--- Available data Enclosed Below ---

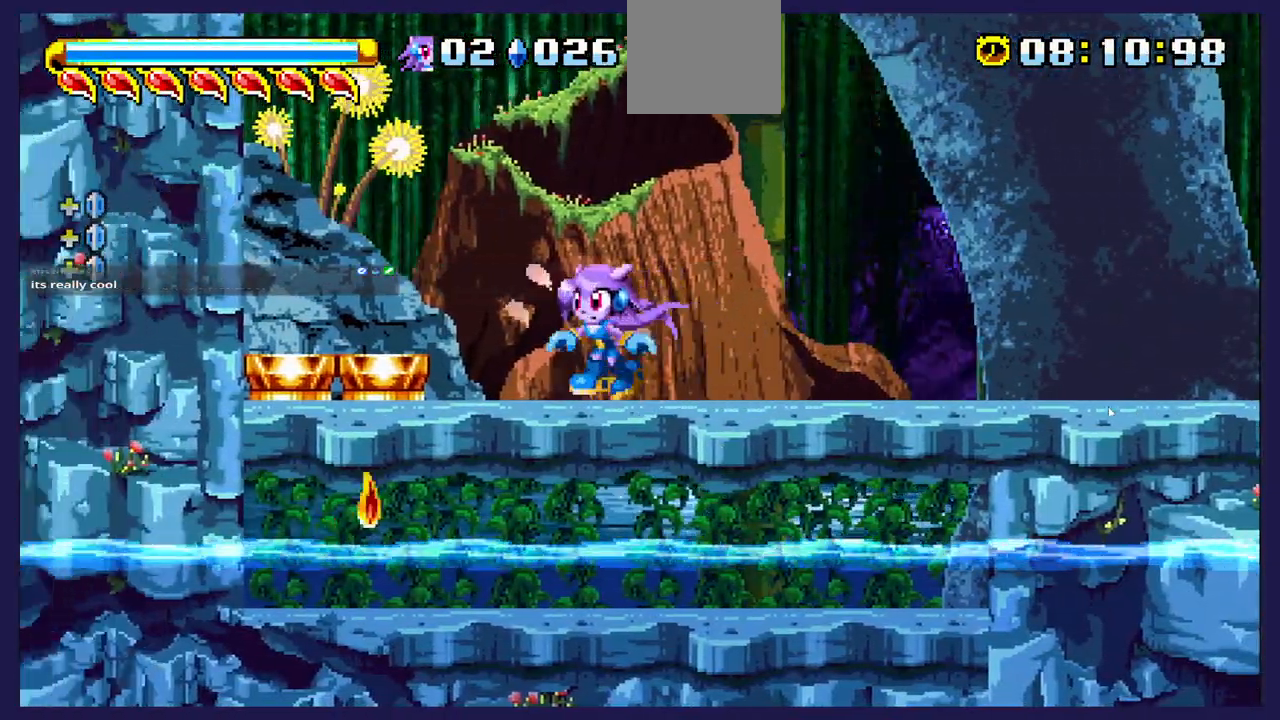
{"buttons": ["DPAD_RIGHT"], "left_stick": "center", "events": [[117, "DPAD_LEFT", "down"], [200, "A", "down"], [383, "A", "up"], [383, "DPAD_LEFT", "up"], [417, "DPAD_RIGHT", "down"]]}
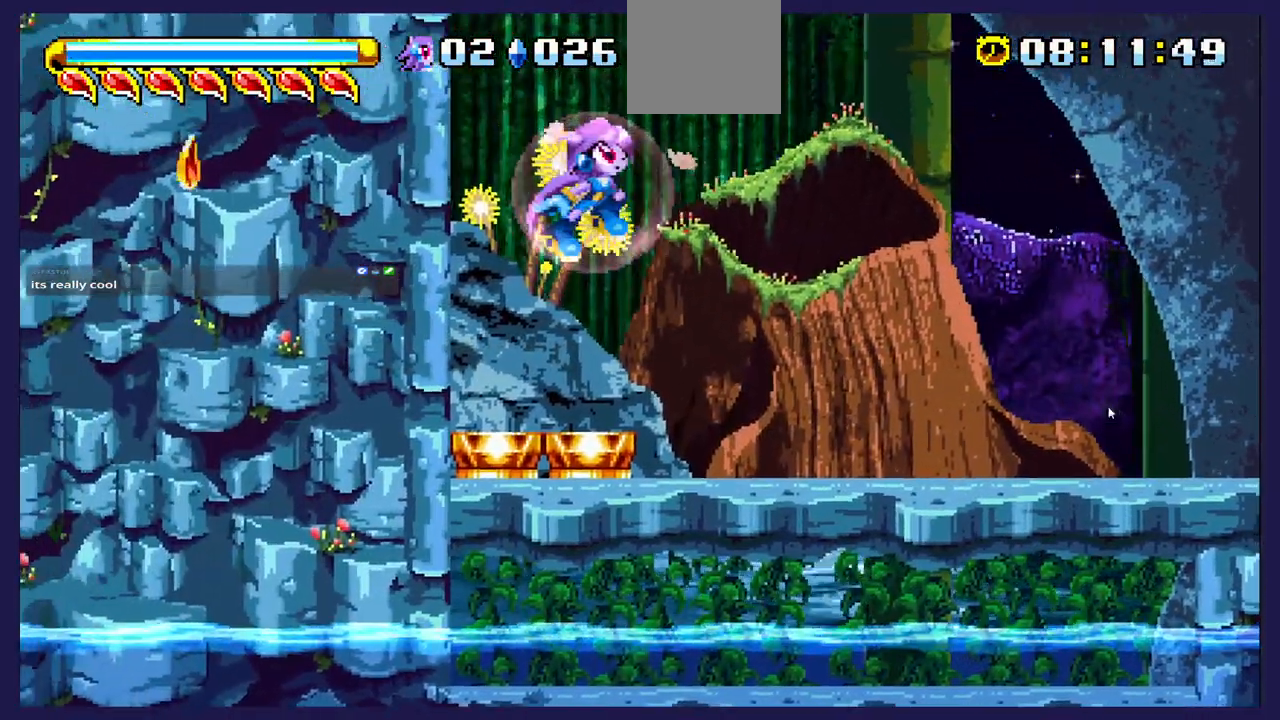
{"buttons": ["DPAD_RIGHT"], "left_stick": "center", "events": [[300, "DPAD_RIGHT", "up"], [500, "DPAD_RIGHT", "down"]]}
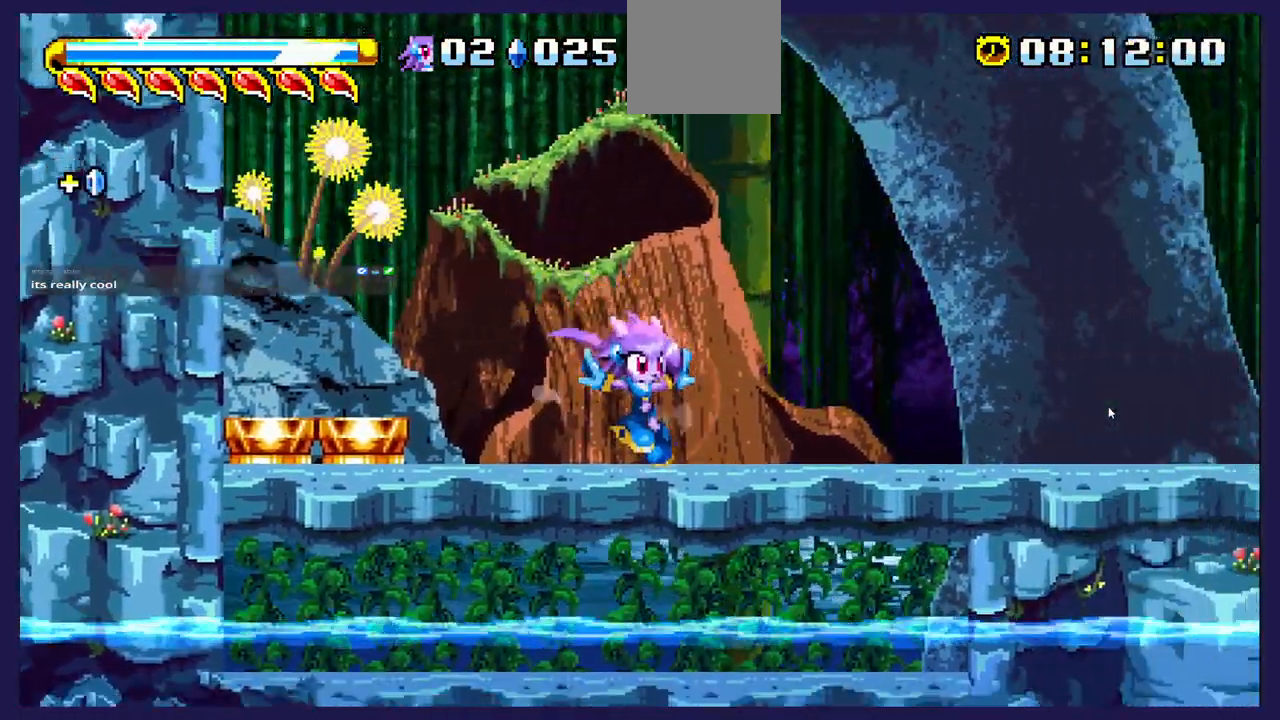
{"buttons": [], "left_stick": "center", "events": [[317, "DPAD_RIGHT", "up"]]}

--- End of Enclosed Available data ---

Description of the task -
With the pictures removed, return the full listing exactly as given.

Task answer -
{"buttons": ["DPAD_RIGHT"], "left_stick": "center", "events": [[117, "DPAD_LEFT", "down"], [200, "A", "down"], [383, "A", "up"], [383, "DPAD_LEFT", "up"], [417, "DPAD_RIGHT", "down"]]}
{"buttons": ["DPAD_RIGHT"], "left_stick": "center", "events": [[300, "DPAD_RIGHT", "up"], [500, "DPAD_RIGHT", "down"]]}
{"buttons": [], "left_stick": "center", "events": [[317, "DPAD_RIGHT", "up"]]}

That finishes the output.